» **Work instruction**
Only the lines of the data below from the one with "3. Transfer of Property (Risk and Title)" through the one with "3.1. Risk shall" are wanted. Repeat them exactly.

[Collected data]
§

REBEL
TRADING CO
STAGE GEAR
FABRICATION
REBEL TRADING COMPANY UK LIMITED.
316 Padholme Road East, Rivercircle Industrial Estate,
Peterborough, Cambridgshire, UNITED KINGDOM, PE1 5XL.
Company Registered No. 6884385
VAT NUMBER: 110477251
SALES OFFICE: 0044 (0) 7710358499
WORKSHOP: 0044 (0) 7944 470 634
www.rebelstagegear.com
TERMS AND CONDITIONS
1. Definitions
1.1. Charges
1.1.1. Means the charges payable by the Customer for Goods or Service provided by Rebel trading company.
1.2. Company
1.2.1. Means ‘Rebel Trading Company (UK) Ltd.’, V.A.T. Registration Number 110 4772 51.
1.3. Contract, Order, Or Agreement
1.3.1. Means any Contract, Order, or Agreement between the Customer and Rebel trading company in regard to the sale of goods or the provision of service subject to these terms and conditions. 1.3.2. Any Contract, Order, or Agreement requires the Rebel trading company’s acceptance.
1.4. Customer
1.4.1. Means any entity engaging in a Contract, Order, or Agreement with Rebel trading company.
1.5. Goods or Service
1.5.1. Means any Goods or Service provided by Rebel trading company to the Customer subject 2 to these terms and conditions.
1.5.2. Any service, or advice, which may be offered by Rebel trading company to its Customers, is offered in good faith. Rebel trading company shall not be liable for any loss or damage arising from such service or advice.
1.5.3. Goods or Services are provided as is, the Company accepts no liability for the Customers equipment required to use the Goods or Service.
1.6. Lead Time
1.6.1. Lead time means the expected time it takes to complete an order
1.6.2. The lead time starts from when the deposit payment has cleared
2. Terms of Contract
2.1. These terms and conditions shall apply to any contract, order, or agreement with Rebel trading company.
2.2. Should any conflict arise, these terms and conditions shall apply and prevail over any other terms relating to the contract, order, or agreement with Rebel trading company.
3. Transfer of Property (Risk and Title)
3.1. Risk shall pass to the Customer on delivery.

§

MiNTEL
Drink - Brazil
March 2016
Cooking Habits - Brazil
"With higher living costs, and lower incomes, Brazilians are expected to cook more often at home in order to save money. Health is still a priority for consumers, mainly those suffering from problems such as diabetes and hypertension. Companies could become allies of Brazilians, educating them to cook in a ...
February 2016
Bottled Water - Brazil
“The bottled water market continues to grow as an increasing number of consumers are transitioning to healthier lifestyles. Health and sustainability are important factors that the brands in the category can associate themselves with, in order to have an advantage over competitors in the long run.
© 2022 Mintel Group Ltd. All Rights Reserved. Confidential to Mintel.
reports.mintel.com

§

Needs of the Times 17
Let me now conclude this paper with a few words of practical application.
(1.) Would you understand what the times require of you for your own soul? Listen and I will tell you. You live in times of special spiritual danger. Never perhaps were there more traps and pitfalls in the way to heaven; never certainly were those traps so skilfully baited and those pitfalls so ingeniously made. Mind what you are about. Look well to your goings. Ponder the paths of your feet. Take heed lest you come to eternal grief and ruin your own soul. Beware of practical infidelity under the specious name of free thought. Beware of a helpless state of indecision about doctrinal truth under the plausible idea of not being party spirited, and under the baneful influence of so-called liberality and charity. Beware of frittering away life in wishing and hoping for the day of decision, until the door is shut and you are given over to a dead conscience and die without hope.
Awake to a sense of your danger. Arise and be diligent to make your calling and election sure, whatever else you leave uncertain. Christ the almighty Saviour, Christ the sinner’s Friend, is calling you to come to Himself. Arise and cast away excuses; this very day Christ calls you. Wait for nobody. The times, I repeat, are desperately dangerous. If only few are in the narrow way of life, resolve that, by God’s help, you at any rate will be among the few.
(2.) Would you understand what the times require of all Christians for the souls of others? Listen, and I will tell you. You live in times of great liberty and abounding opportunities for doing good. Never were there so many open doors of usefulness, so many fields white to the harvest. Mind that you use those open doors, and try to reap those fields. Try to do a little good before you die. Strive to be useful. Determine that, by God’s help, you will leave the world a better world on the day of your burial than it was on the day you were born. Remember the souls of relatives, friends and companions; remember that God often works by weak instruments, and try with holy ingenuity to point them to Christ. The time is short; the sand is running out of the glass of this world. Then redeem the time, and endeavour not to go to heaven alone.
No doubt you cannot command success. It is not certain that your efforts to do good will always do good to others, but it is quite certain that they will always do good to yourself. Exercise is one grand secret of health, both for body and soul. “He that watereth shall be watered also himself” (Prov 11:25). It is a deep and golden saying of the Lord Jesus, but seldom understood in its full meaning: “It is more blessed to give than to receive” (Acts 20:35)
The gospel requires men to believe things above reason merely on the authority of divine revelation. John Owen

§

» **Result of the task**
3. Transfer of Property (Risk and Title)
3.1. Risk shall pass to the Customer on delivery.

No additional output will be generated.